Hey @andilabs. Doing okay, thanks. Hope you are too. Yes, sorry for the delay on this. Will target this weekend.

mla avatar Apr 17 '20 15:04 mla

@andilabs can you explain what issue you hit with the COPY being error prone? Or even better, an example test case?

From the project dir, you should be able to run: prove -v to run the existing tests.

On the standard_conforming_strings setting, I see you commented it out with a comment that we'll use the Pg default. But isn't it more robust to know what the setting is?
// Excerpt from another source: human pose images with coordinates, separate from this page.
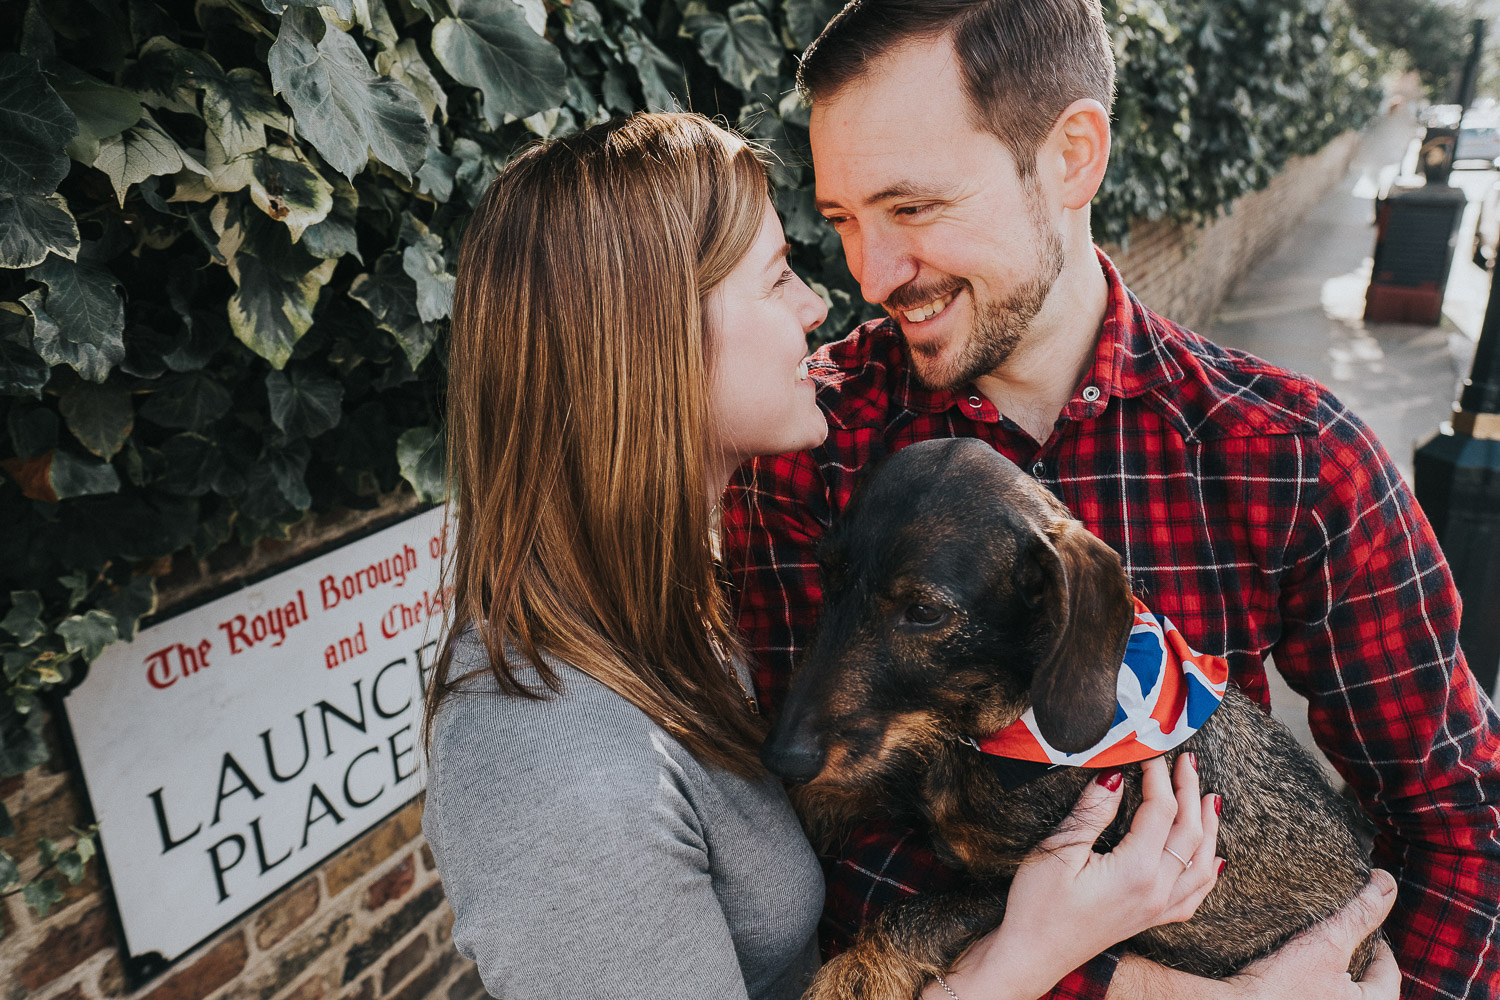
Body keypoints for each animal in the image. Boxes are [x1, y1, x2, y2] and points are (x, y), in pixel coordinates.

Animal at [768, 437, 1374, 1000]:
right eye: (826, 575)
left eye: (924, 612)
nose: (783, 757)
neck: (992, 730)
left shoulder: (1013, 882)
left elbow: (920, 915)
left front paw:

I don't particularly care if setting it on or off is better, but seems like we should try to minimize any configuration differences between environments.

I've working in the dev branch and working through your changes if you want to see the current state. The splitting of schema and table name shouldn't be necessary. The values in @table are Table instances, so we should be able to inspect the schema() and table() accessors directly.

If you could just explain what the string_agg stuff and adding CSV DELIMITER specifications and such to the COPY so I can better understand what problem was being triggered.

Thanks!

mla avatar Apr 18 '20 18:04 mla

Also, I would rather we not add the --password option to the pg commands. The pg_dump docs state, for example:

-W
       --password
           Force pg_dump to prompt for a password before connecting to a
           database.

           This option is never essential, since pg_dump will automatically
           prompt for a password if the server demands password
           authentication. However, pg_dump will waste a connection attempt
           finding out that the server wants a password. In some cases it is
           worth typing -W to avoid the extra connection attempt.

So what is happening for you? It is not prompting you for a password?

We already support the connection params as part of the main script, so prob those should just be propagated to the pg_dump call if supplied.

mla avatar Apr 19 '20 16:04 mla

I guess there's no great way to pass the password securely. There is a PGPASSWORD env var but it's not recommended to use.

There's a PGPASSFILE var that we could use but seems like a bit of a pain. We could create a correctly formatted pgpass file and point to that. https://www.postgresql.org/docs/9.6/libpq-pgpass.html

Or we could pass the --password option to pg_dump if it was supplied to pg_sample. But I thought that would be triggered automatically.

mla avatar Apr 19 '20 16:04 mla

  • ok let's get rid of password opt-out good practice of using pgpass
  • the case for more error-prone COPY was connected to dealing with nested JSONB fields escaping. It's a bit pitty task for me to find examples now, because even if I find it, then I will have to clean/fake/ those data being confidential production system data.
  • I added some comments in MR too.
  • regarding The values in @table are Table instances, so we should be able to inspect the schema() and table() accessors directly. excuses this. I might be miss using perl because of lacking experience in it.

andilabs avatar Apr 30 '20 16:04 andilabs

@mla Will this one get merged?

justin808 avatar Oct 22 '20 07:10 justin808

@mla Will this one get merged?

What features from this are you looking for? Are you hitting a problem?

mla avatar Oct 23 '20 16:10 mla